Sistema de relações de trabalho
O sistema de relações trabalhistas não é adequado aos dias de hoje, caracterizando-se por uma tradição corporativista e uma legislação extensa e desatualizada e um funcionamento muito dependente da tutela do Estado.
Devido a esses aspectos, muitas vezes torna-se difícil encontrar soluções conjuntas para os conflitos entre capital e trabalho e entre o Estado e seus servidores, por meio de processos mais democráticos.
Diante dessas considerações, as entidades signatárias propõem uma transformação desse modelo para um novo sistema trabalhista capaz de assegurar eficácia à utilização de instrumentos que priorizem soluções negociadas dos conflitos laborais, que promova um maior equilíbrio nas relações entre capital e trabalho e onde o Estado cumpra o seu papel de fiscalizador e de responsável pela vigência plena da cidadania.
Este novo modelo deve ser consequência de um processo negocial que construa as novas regras e garanta, durante a transição, a vigência de direitos básicos.
Como instrumento para facilitar a consecução desses objetivos, propõem a criação de uma Câmara de Relações de Trabalho, composta por entidades representativas dos empregadores, dos trabalhadores e dos poderes Executivo, Legislativo e Judiciário.

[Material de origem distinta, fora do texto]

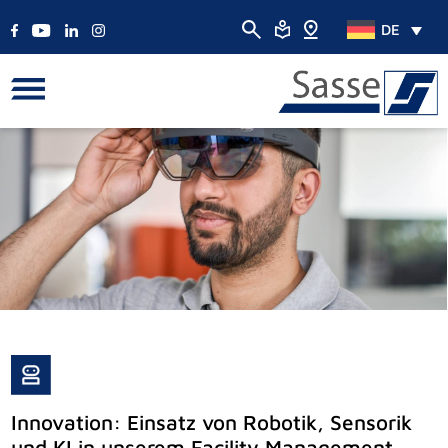
DE
Innovation: Einsatz von Robotik, Sensorik
und KI in unserem Facility Management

A Câmara de Relações de Trabalho terá como meta debater e propor as medidas necessárias para a reformulação do sistema de relações de trabalho, e, como ponto de partida para essa discussão, sugere-se o seguinte temário mínimo:
Temário
A. Direitos sociais do trabalho
- contrato de trabalho
- jornada de trabalho
- saúde e segurança no trabalho
- salário mínimo e formas de remuneração
- trabalho da mulher e do menor
- dispensa imotivada
- outros
B. Sistema de organização sindical
- liberdade e autonomia sindical
- convenções internacionais da OIT (87, 98, 151, 154)
- direito de greve/funcionamento de serviços essenciais
- garantias de representação e prática sindical
- sistema contributivo
- organização e representação no local de trabalho
C. Estrutura e sistema de negociações coletivas
- representação das partes
- instrumentos de contratação
- eficácia dos instrumentos de contratação
- cobertura da negociação coletiva
- direito à informação
- negociação coletiva no setor público
- obrigação à negociação
D. Sistema de solução de conflitos
- mediação e arbitragem
- poder normativo da Justiça do Trabalho
- representação classista na Justiça do Trabalho
- conflitos de direitos e de interesses
- substituto processual
- penalização por descumprimento -judicial e administrativa
E. Relação empresa e trabalhador
- participação nos resultados
- participação nos programas de qualidade
- participação nos programas de reestruturação
- participação nos programas de formação e requalificação profissional
F. Estratégia para a transição
- tratamento de direitos e expectativas de direitos
- prazos e garantias mútuas
- vigência dos convênios coletivos e da representação das entidades sindicais
- cobertura da legislação individual e coletiva durante o processo de transição.